Although the economic and health resource profiles of these communities are very different, there were few consistent differences in the quality of care received by people in the communities. The study found that, on average:

  • People in the 12 communities studied received only 50 to 60 percent of recommended health care.
  • There were very few significant variations in the quality of preventive, acute and chronic care across communities nationwide.
  • No single community consistently had the highest or lowest performance for all selected chronic conditions.
  • Quality of health care varied substantially across conditions. In almost all communities, the poorest care was for diabetes.

The 12 communities in the CQI are representative of metropolitan areas with populations of 200,000 or more. The study was based on interviews with nearly 7,000 adults in these communities and a review of all of their medical records. It assessed 439 clinical indicators of quality for 30 acute and chronic conditions such as urinary tract infections, diabetes, asthma, high blood pressure and heart disease—along with preventive care. For quality of care ratings in the individual communities, refer to this table (PDF).

A previous report from the CQI study focused on the quality of care delivered nationally, but provided no information about whether the problems observed were consistent across communities or based on exceptionally poor performance in a few communities.

The new analysis demonstrates that poor quality exists throughout the United States health care system and is not relegated to certain pockets of the country.

“What we now know is that it really doesn’t matter where you live—only about 50 percent of the time are you getting the recommended care,” said lead study author Eve A. Kerr, MD, MPH of the Veterans Affairs Ann Arbor Health Care System and the University of Michigan. “The lack of community level variation in overall quality should serve as a wakeup call to all communities to examine their own quality of care and determine how they can do a better job.”

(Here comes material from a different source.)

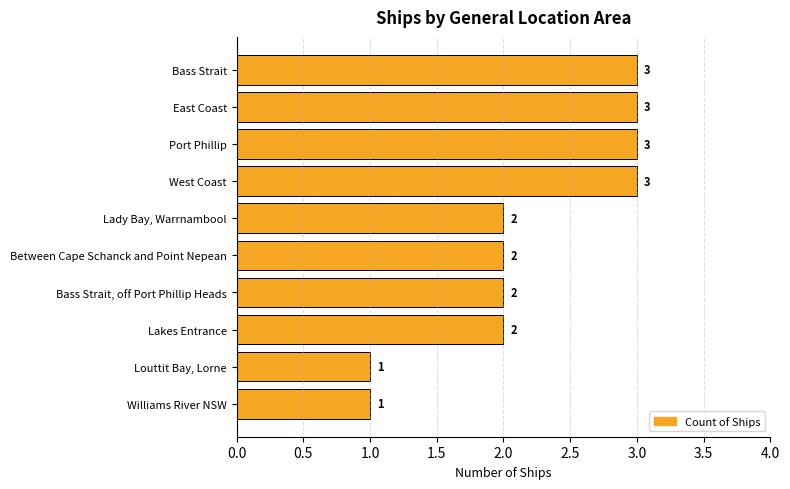

Count the number of categories in the chart.

10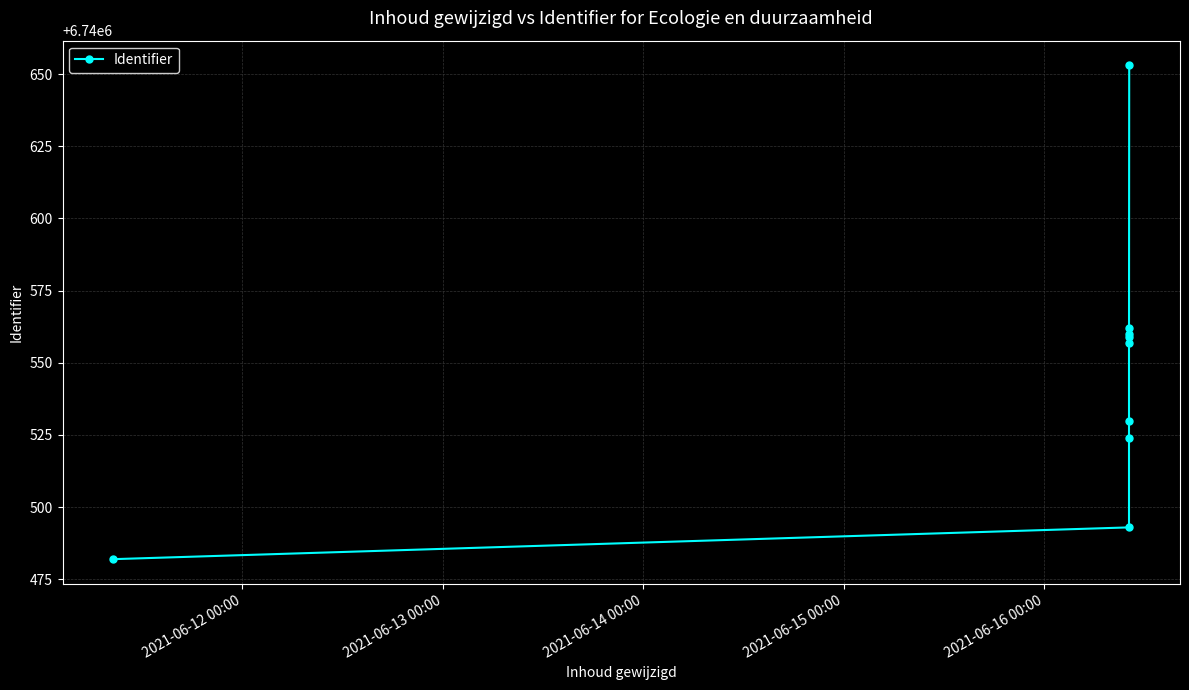

Is this an area chart (filled region under the line)?

No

Elizabeth A. McGlynn, Ph.D., Associate Director of RAND Health and a co-author of the study, noted that while low levels of quality were reported previously for the nation, many people may have concluded that quality was better in their own community than in the nation as a whole.

“Even if you are minutes away from the best hospital in your community, you are still at risk for poor care,” McGlynn said. “We hope this study stimulates a dialogue among patients, doctors, employers, hospitals, and insurers in these 12 communities, and in other communities we did not study, about the best local solutions to these serious deficits.”

Researchers noted that some people may be surprised that performance was not better in areas with outstanding medical institutions. The analysis examined average care for adults from an entire metropolitan area, rather than care received from a specific facility, health care system or doctor.

Although no one community fared significantly better than the others on the quality of preventive, acute and chronic care, there were some differences. Among the findings:

  • All the communities demonstrated important deficits in the provision of basic care. People living in Little Rock received 51 percent of indicated care, compared with 59 percent among those living in Seattle.
  • Residents in all communities were more likely to receive services to prevent chronic disease through screening (for example, measuring blood pressure) and immunizations than they were to receive other dimensions of preventive care, such as services to prevent sexually transmitted diseases and HIV, or substance abuse counseling.
  • Quality of care for hypertension was among the best for the chronic conditions—residents in Cleveland received about 70 percent of indicated care.
  • Quality of care for cardiac conditions (coronary artery disease, congestive heart failure and atrial fibrillation) was generally lower than care for hypertension, ranging from 52 percent in Indianapolis and Newark to 70 percent in Cleveland and Syracuse.
  • Care for depression ranged from 47 percent in Newark to 63 percent in Seattle.

Collaborating on the study were: Kerr; McGlynn; Steven M. Asch, M.D., M.P.H. (RAND, Veterans Affairs Greater Los Angeles Health Care System, University of California Los Angeles); John Adams, Ph.D. (RAND); and Joan Keesey. B.A. (RAND).

The study was funded by The Robert Wood Johnson Foundation (RWJF). Established in 1972, RWJF is the nation’s largest philanthropy devoted exclusively to health and health care. Drs. Asch and Kerr were supported by the Veterans Affairs Health Services Research and Development program.

RAND Health is the nation’s largest independent health policy research organization, with a broad research portfolio that focuses on health care quality, costs, and delivery, among other topics.